In other words, the United States is vastly richer than China by any measure. This is not to boast, but it's also not to be afraid of imminent world-pauper status.
It is true that China is industrializing at a fantastic pace. It is estimated that China has been growing at roughly 9 to 10 percent annually for several years, while the United States has been growing about 3 percent annually. Torrid growth, however, never goes on forever, in companies or in nations. (At least it never has so far.)
But suppose that these trends continued for 25 more years. Chinese per capita G.D.P. would be about $65,000 in 2040, and American per capita G.D.P. would be about $84,000. Again, this assumes that we use the most optimistic possible estimates of current Chinese G.D.P.
If we used the more conservative, non-C.I.A. estimates of where Chinese per capita G.D.P. is now, in 25 years it would be about $17,500- and this assumes the continuation of China's recent sizzling growth rates.

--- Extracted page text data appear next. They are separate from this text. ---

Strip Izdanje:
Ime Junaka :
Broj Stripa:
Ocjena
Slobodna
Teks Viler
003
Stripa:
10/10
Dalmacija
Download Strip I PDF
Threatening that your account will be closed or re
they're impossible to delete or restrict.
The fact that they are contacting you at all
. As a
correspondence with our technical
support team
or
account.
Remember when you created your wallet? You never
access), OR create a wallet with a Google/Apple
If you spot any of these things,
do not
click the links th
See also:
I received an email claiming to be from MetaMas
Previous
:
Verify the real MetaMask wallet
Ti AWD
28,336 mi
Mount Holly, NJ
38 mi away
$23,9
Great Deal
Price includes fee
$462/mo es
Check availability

That would put China's per capita income in 2030 at roughly one-sixth of our level.
In other words, it will be a long time before Chinese per capita G.D.P. matches ours. And for that to happen, it will take a previously unheard-of growth rate for an unheard-of length of time. This is a big series of ifs, especially for a country with a rapidly aging labor force and an inherent contradiction between dictatorship and free markets.
But suppose that it does happen. Suppose that China becomes a larger economic power than the United States. Suppose, in our great-great-grandchildren's day, that the average Chinese citizen is about as rich as the average American. How would it hurt us? Why would we be worse off? If the Chinese were richer, they could buy more from us and employ more of our workers. They could buy more of our stocks. They could tour our beautiful nation more.

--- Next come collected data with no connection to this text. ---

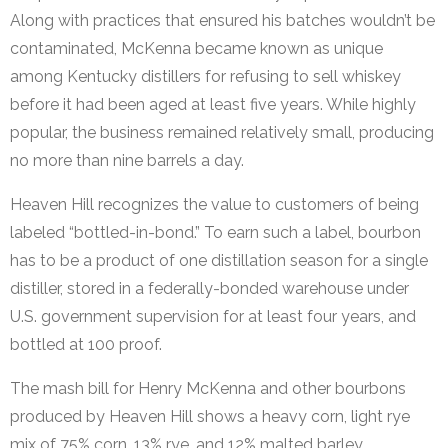
Along with practices that ensured his batches wouldn’t be
contaminated, McKenna became known as unique
among Kentucky distillers for refusing to sell whiskey
before it had been aged at least five years. While highly
popular, the business remained relatively small, producing
no more than nine barrels a day.
Heaven Hill recognizes the value to customers of being
labeled “bottled-in-bond.” To earn such a label, bourbon
has to be a product of one distillation season for a single
distiller, stored in a federally-bonded warehouse under
U.S. government supervision for at least four years, and
bottled at 100 proof.
The mash bill for Henry McKenna and other bourbons
produced by Heaven Hill shows a heavy corn, light rye
mix of 75% corn, 13% rye, and 12% malted barley.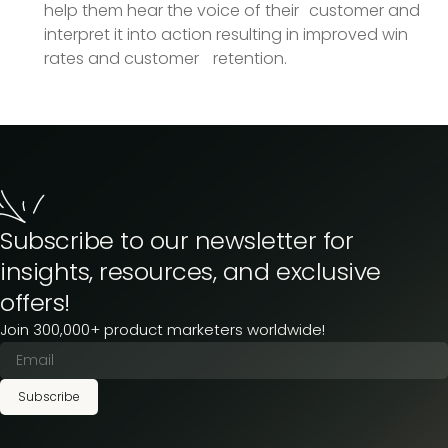
help them hear the voice of their customer and
interpret it into action resulting in improved win
rates and customer retention.
Subscribe to our newsletter for
insights, resources, and exclusive
offers!
Join 300,000+ product marketers worldwide!
Subscribe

The fact that our neighbors are worse off does not make us richer, and the fact that they are better off does not make us poorer.
But another factor is even more important: personal responsibility. Americans who want to make sure they stay well off accomplish nothing by worrying about China. But we can certainly learn something from China. Individuals and nations become rich by investing in human capital - getting a good education, learning good work habits, saving and investing prudently and living healthy lives. Any young Americans who want to keep up with the Chinese can get a good education, work hard, save as much as possible, invest prudently - and they will be just fine now, in 25 years and in 50 years.